The US-based bank Flagstar has recently suffered a data breach that has impacted over 800,000 customers. Many of them have had their personal information compromised as a result of the data breach.
Flagstar Bank has previously experienced data breaches, and this is not the first of its kind. Below, we have explained what happened in more detail.
The MOVEit Transfer Software
Over 800,000 customers’ personal information was compromised in a data breach impacting Fiserv, a third-party vendor used by Flagstar Bank for transaction processing and mobile banking services. This marks the third time in less than two years that Flagstar has suffered a data breach exposing customer information.
The Michigan-based bank sent breach notification letters on October 6th stating that prior to its acquisition by New York Community Bank in 2022, it utilized Fiserv for key banking services. Fiserv was one of many organizations affected by a major security vulnerability disclosed earlier this year in a file transfer software called MOVEit Transfer.
The Attackers Exploited MOVEit’s Flaw to Access Flagstar’s Customer Data
According to Flagstar's notice, hackers exploited vulnerabilities in MOVEit Transfer between May 27-31, 2023 to gain unauthorized access to Fiserv's systems.
During this window of compromise, the attackers were able to access files containing sensitive Flagstar customer data. The exposed information included names, home addresses, phone numbers, tax records, and social security numbers of individuals with accounts at the bank.
This latest MOVEit breach provides further evidence that the file transfer software has become a goldmine for hackers. Cybersecurity experts say vulnerabilities in MOVEit have likely impacted thousands of organizations and exposed data on tens of millions of individuals so far. They expect additional breaches will come to light in the coming months.

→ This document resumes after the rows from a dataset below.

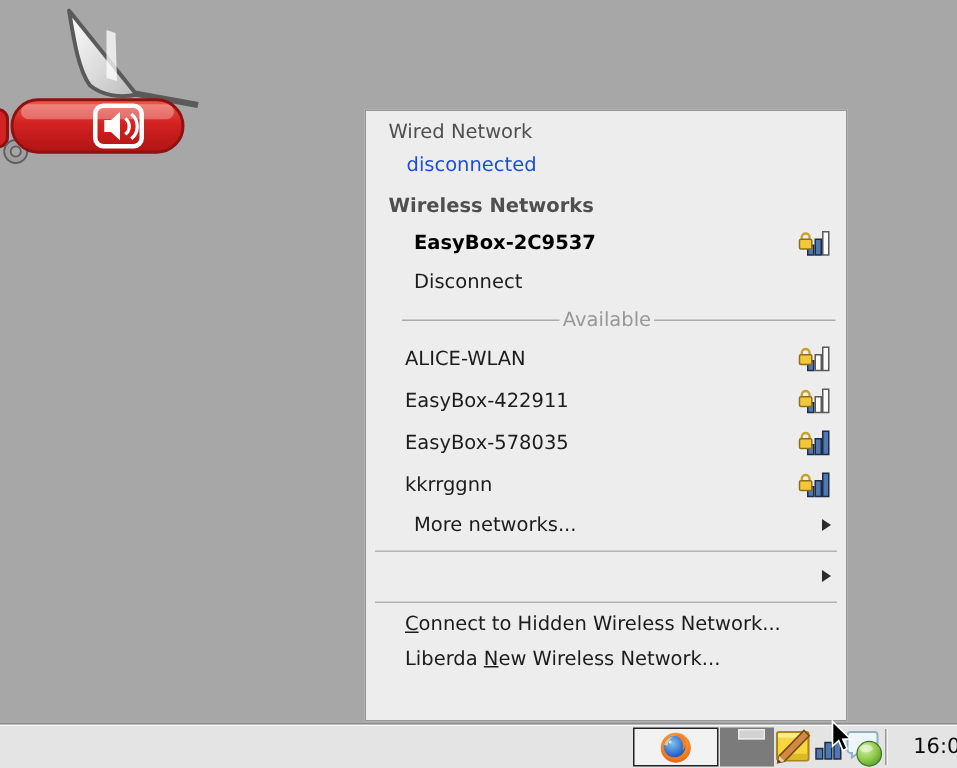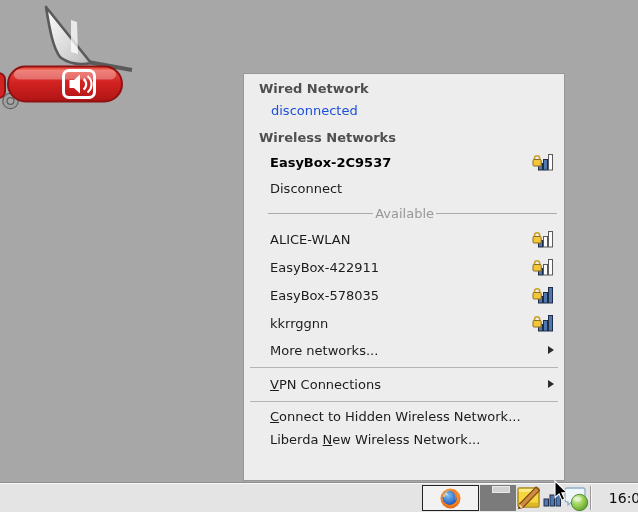--- a/index.html
+++ b/index.html
@@ -9,26 +9,26 @@
   
   .logo { position:absolute; left:0; top:0; width:160px; height:120px; }
 
   
   .menu {
     position:absolute; left:243px; top:73px; width:322px; height:408px;
     background:#ededed; border:1px solid #979797; padding:3px 0;
     overflow:hidden;
   }
   .menu-row { display:flex; align-items:center; font-size:13px; color:#1c1c1c; }
-  .hdr   { height:22px; padding-left:15px; font-weight:bold; color:#4f4f4f; }
+  .hdr   { height:22px; padding-left:15px; font-weight:normal; color:#4f4f4f; }
   .status{ height:22px; padding-left:27px; color:#1d4ed8; }
   .gap   { height:4px; }
   .hdr2  { height:24px; padding-left:15px; font-weight:bold; color:#4f4f4f; }
   .item  { height:26px; padding-left:26px; padding-right:10px; cursor:default; }
-  .item .lbl { flex:1; }
+  .item .lbl { flex:1;margin-left:6px; }
   .bold-ssid { font-weight:bold; color:#000; }
   .net-row { height:28px; padding-left:26px; padding-right:10px; }
   .net-ssid { flex:1; }
   .avail-sep { height:24px; display:flex; align-items:center; padding:0 7px 0 24px; color:#989898; font-size:13px; }
   .avail-sep .ln { flex:1; height:1px; background:#ababab; }
   .avail-sep .al { margin:0 2px; }
   .menu-sep { height:8px; display:flex; align-items:center; padding:0 6px; }
   .menu-sep .ln { flex:1; height:1px; background:#b4b4b4; }
   .item-sm { height:23px; padding-left:26px; }
   .arrow { width:0; height:0; border-top:4.5px solid transparent; border-bottom:4.5px solid transparent; border-left:6px solid #2b2b2b; margin-left:auto; }
@@ -176,21 +176,20 @@
   <div class="menu-row item">
     <span class="lbl">More networks...</span>
     <span class="arrow"></span>
   </div>
 
   <div class="menu-sep">
       <span class="ln"></span>
     </div>
 
   <div class="menu-row item">
-    <span class="lbl"><span></span><span class="mn">V</span><span>PN Connections</span></span>
     <span class="arrow"></span>
   </div>
 
   <div class="menu-sep">
       <span class="ln"></span>
     </div>
 
   <div class="menu-row item-sm">
     <span><span class="mn">C</span><span>onnect to Hidden Wireless Network...</span></span>
   </div>

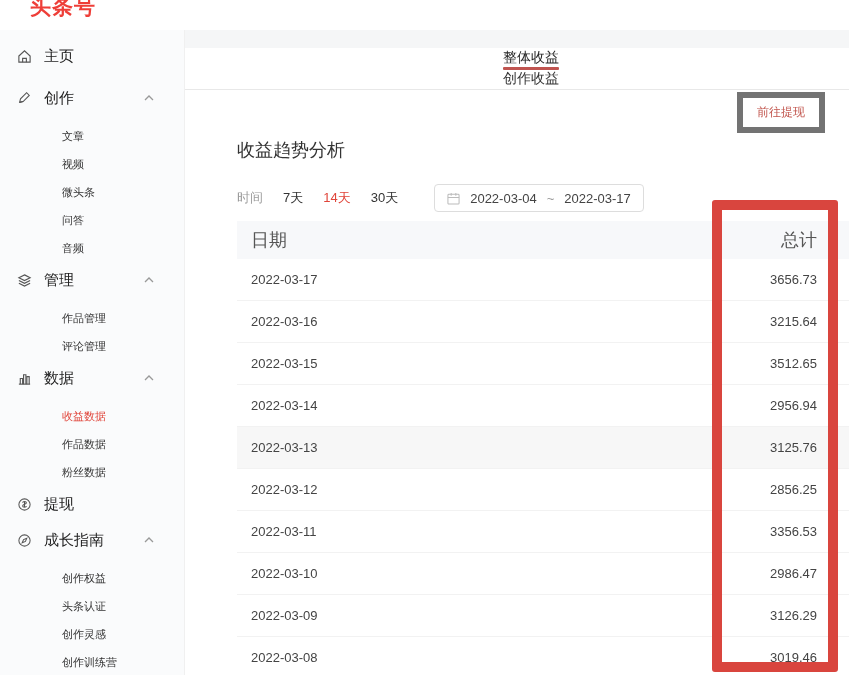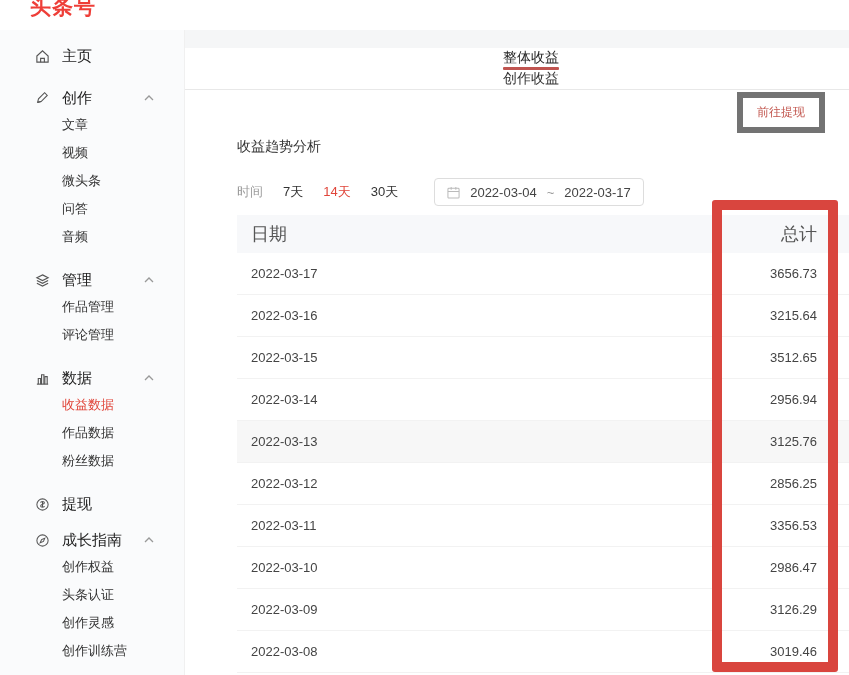--- a/index.html
+++ b/index.html
@@ -6,45 +6,45 @@
   html,body { width:849px; height:675px; overflow:hidden;
     font-family:"Liberation Sans","DejaVu Sans",sans-serif;
     background:#f5f6f7; color:#333; }
   .topbar { position:absolute; left:0; top:0; width:849px; height:30px;
     background:#fff; overflow:hidden; }
   .logo { position:absolute; left:30px; top:-7px; font-size:21px; font-weight:bold;
     color:#ee3e38; letter-spacing:1px; }
   
   .sidebar { position:absolute; left:0; top:30px; width:185px; height:645px;
     background:#fafbfc; border-right:1px solid #f0f0f0; padding-top:8px; }
-  .side-item { display:flex; align-items:center; height:36px; padding-left:34px;
+  .side-item { display:flex; align-items:center; height:36px; padding-left:16px;
     font-size:15px; color:#222; cursor:pointer; }
   .side-item .ic { width:16px; height:16px; margin-right:12px; color:#555;
     display:flex; align-items:center; justify-content:center; }
   .side-item .chev { margin-left:auto; margin-right:30px; color:#999; }
-  .side-sub { display:flex; align-items:flex-start; height:28px; padding-left:62px;
-    font-size:13px; color:#333; cursor:pointer; }
+  .side-sub { display:flex; align-items:flex-end; height:28px; padding-left:62px;
+    font-size:11px; color:#333; cursor:pointer; }
   .side-sub.active { color:#e0453a; }
   .gap { margin-top:6px; }
   svg { display:block; }
   
   .main { position:absolute; left:185px; top:48px; width:664px; height:627px;
     background:#fff; }
   .tabbar { position:relative; height:42px; border-bottom:1px solid #e8e8e8;
     display:flex; align-items:center; padding-left:52px;flex-direction:column; }
   .tab { position:relative; height:42px; display:flex; align-items:center;
     font-size:14px; color:#333; margin-right:24px; cursor:pointer; }
   .tab.active { color:#262626; }
   .tab.active::after { content:""; position:absolute; left:0; right:0; bottom:-1px;
     height:3px; background:#bf5450; border-radius:1px; }
   .withdraw-btn { position:absolute; right:24px; top:44px; background:#fff;
     border:6px solid #737373; color:#c2574f; font-size:12px; border-radius:0;
     padding:6px 14px; cursor:pointer; font-family:inherit; }
   .content { padding-left:52px; }
-  .section-title { margin-top:48px; font-size:14px; color:#333; }
+  .section-title { margin-top:48px; font-size:18px; color:#333; }
   .filter-row { margin-top:22px; display:flex; align-items:center; height:28px;
     font-size:13px; }
   .filter-label { color:#9b9b9b; margin-right:20px; }
   .filter-opt { color:#333; margin-right:20px; cursor:pointer; }
   .filter-opt.selected { color:#e0453a; }
   .date-box { display:flex; align-items:center; height:28px; border:1px solid #ddd;
     border-radius:4px; padding:0 12px; margin-left:16px; color:#444; background:#fff; }
   .date-box .cal { margin-right:10px; color:#bbb; }
   .date-box .sep { color:#999; margin:0 10px; }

Previous Flagstar Breaches Linked to File Transfer Hacks
As mentioned above, this is not the first time Flagstar Bank has suffered a data breach. The first breach that happened in early 2021 was also a result of vulnerabilities in file transfer software.
The first breach occurred when the infamous Clop ransomware gang exploited flaws in Accellion's file transfer product to steal troves of sensitive customer data from Flagstar before extorting the bank.
Just over a year later in June 2022, Flagstar disclosed that a second file transfer breach impacted over 1.5 million customers. Together, these attacks compromised highly sensitive information like Social Security Numbers, driver's license numbers, bank account details and more.
Flagstar repeatedly put vast amounts of customer data at risk by using flawed file transfer systems. You might expect that after the first breach, the bank would have strengthened their security and implemented stricter controls around access to sensitive information, but this was clearly not the case.
This clearly suggests that the bank does not take its own and its third-party vendors’ cybersecurity seriously. However, things are starting to change.
Investigation Efforts and Free Monitoring for Impacted Customers
Flagstar stated in its breach notice that upon learning of the incident, it immediately launched an investigation in coordination with Fiserv. Fiserv claims it has now patched all known vulnerabilities in MOVEit and hardened their systems according to the software provider's security recommendations.
To help impacted customers monitor for fraud, Flagstar is offering complimentary credit monitoring services for two years through Kroll.
Customers are advised to closely scrutinize bank statements and credit reports for any suspicious activity. If you have been affected, you may receive phishing emails and links. We recommend installing an antivirus such as TotalAV and not opening any link unless you know it’s absolutely legit.
Flagstar Needs to Improve Its Third-party Risk Management
Cybersecurity experts say the repeated breaches at Flagstar demonstrate the critical importance of rigorous third-party risk management programs. Financial institutions and organizations across multiple industries rely heavily on third-party providers like Fiserv for important services that often deal with very sensitive data.
However, this dependence creates substantial security risks if the vendors have security flaws or fail to adequately safeguard sensitive data.
It’s essential that financial institutions do proper research when selecting a third-party firm to carry out important tasks. They should also have contracts in place that force these third-party firms to improve their cybersecurity standards and be held accountable if anything happens to their customers’ data.
Adopting Data-Centric Security Strategies
Flagstar needs to adopt more data-centric security strategies. This involves placing focus on protecting sensitive customer data itself, rather than just securing network perimeters and access points. Advanced data security technologies like encryption and tokenization can help keep critical data secure, even if it falls into the wrong hands.
While Flagstar and Fiserv work to investigate the breach and prevent future attacks, impacted customers have a long road of monitoring ahead to protect themselves against fraud. The repeated breaches show Flagstar and other financial institutions still have a long way to go in improving their cyber security and keeping customer data safe.